18 Dec 2012

Researchers develop breakthrough WiFi indoor positioning system

US researchers have developed a new method to build a WiFi radio map that does not require GPS signals, but instead relies only on WiFi fingerprints.

For indoor positioning, location-based service providers including mobile device makers have mostly used a combination of GPS and wireless network system such as WiFi, cellular connectivity, Ultra Wide Band (UWB), or Radio-frequency Identification (RFID).

For example, the WiFi Positioning System (WPS) collects both GPS and WiFi signals, and many companies including Google and Apple utilize this technology to provide clients with location information services.

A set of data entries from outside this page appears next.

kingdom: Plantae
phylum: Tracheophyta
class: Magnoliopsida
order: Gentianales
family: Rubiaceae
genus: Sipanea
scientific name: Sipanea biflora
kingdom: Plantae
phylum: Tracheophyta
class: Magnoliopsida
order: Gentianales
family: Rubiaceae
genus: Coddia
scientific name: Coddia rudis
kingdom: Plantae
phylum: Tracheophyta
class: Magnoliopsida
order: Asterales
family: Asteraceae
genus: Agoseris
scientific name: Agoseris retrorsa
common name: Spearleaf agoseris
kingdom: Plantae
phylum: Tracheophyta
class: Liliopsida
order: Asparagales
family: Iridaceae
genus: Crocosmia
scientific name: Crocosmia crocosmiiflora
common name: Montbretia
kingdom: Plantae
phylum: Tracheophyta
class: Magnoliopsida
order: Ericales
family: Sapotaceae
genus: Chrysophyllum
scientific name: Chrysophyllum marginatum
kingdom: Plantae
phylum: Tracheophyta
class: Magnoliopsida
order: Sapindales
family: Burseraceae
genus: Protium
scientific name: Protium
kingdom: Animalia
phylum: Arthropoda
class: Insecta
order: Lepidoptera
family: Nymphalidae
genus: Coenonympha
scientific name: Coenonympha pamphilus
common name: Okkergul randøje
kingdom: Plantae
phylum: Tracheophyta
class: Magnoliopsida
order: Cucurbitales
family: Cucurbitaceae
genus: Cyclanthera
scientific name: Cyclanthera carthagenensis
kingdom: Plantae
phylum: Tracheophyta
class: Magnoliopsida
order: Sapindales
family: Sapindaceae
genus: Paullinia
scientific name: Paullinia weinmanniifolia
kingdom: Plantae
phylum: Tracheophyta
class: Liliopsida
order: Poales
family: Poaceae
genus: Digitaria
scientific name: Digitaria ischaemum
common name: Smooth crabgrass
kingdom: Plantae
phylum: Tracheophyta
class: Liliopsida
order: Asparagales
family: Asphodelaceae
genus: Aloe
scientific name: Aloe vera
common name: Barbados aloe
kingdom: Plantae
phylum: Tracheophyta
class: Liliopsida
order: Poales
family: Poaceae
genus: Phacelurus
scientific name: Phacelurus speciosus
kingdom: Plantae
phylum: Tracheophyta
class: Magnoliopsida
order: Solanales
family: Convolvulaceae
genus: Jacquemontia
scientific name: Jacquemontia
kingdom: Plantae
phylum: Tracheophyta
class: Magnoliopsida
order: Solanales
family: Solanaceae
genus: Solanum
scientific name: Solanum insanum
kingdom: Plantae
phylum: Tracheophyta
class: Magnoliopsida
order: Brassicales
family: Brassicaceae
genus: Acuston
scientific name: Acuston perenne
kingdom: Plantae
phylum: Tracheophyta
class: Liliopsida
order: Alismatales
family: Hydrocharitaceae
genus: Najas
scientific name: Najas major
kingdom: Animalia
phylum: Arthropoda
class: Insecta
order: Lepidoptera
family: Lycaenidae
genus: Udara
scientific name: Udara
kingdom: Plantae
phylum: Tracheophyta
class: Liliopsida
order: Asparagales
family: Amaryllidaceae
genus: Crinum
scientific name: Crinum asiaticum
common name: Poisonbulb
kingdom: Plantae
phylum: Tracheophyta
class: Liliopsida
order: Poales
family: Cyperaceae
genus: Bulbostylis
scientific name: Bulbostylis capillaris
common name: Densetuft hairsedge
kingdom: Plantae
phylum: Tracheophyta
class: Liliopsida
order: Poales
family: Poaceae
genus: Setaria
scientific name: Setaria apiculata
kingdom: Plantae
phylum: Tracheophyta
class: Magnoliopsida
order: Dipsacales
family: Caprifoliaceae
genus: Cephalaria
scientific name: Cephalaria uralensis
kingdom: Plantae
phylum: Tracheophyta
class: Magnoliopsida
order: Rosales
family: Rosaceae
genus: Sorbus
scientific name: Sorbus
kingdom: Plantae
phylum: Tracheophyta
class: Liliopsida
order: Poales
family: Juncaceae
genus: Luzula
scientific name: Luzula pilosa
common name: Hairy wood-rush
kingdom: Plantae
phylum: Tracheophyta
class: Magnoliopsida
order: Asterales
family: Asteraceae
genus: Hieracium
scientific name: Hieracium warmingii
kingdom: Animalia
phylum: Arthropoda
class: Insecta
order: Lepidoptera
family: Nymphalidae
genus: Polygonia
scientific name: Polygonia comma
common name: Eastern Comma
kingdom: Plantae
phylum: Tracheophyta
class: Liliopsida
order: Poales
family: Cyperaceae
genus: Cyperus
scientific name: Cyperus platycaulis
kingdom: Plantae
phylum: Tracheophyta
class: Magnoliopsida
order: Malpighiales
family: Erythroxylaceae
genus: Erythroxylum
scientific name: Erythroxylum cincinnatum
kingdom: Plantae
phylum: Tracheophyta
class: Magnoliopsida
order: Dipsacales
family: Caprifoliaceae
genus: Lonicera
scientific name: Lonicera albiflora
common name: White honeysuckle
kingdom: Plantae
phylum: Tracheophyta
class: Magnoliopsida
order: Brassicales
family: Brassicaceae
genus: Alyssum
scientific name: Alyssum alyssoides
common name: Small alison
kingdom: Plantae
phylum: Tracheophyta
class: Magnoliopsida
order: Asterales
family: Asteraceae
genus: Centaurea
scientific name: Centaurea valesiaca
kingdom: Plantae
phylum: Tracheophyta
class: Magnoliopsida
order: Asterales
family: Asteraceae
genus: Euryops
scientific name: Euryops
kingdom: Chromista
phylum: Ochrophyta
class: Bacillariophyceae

"WPS is helpful to a certain extent, but it is not sufficient because the technology needs GPS signals to tag the location of WiFi fingerprints collected from mobile devices,” says Professor Dong-Soo Han from the Department of Computer Science, The Korea Advanced Institute of Science and Technology (KAIST). “Therefore, even if you are surrounded in rich WiFi signals, they can be useless unless they are accompanied with GPS signals.”

“Our research team tried to solve this problem, and finally we came up with a radio map that is created based on WiFi fingerprints only," he adds.

WiFi fingerprints are a set of WiFi signals captured by a mobile device and the measurements of received WiFi signal strengths (RSSs) from surrounding access points at the device.

Han and colleagues collected WiFi fingerprints from users' smartphones every 30 minutes through the modules embedded in mobile platforms, utilities, or applications and analyzed the characteristics of the collected fingerprints.

A WiFi radio map shows RSSs of WiFi access points (APs) at different locations in a given environment. Therefore, each WiFi fingerprint on the radio map is connected to location information.

"We discovered that mobile devices such as cell phones are not necessarily on the move all the time, meaning that they have locations where they stay for a certain period of time on a regular basis,” explains Han. “If you have a full-time job, then your phone, at least, has a fixed location of home and office."

By taking smartphone users' home and office address as location reference, Han classified fingerprints collected from the phones into two groups: home and office.

He then converted each home and office address into geographic coordinates (with the help of Google's geo-coding) to obtain the location of the collected fingerprints.

The WiFi radio map has both the fingerprints and coordinates whereby the location of the phones can be identified or tracked.

For evaluation, the research team selected four areas in Korea (a mix of commercial and residential locations), collected 7,000 WiFi fingerprints at 400 access points in each area, and created a WiFi radio map, respectively.

The tests, conducted in each area, showed that location accuracy hinges on the volume of data collected, and once the data collection rate hits over 50%, the average error distance is within less than 10m.

Han adds: "Although there seems to be many issues like privacy protection that has to be cleared away before commercializing this technology, it is no doubt that we will face a greater demand for indoor positioning system in the near future. People will eventually want to know where they are indoors just as much as outdoors."

Once the address-based radio map is fully developed for commercial use, identifying locations at the home and office level will be possible.

This opens the door to further applications such as emergency rescue services or indoor location-based services like finding lost cell phones, restaurants, stores, and missing persons, as well as providing information on sales and discount coupons.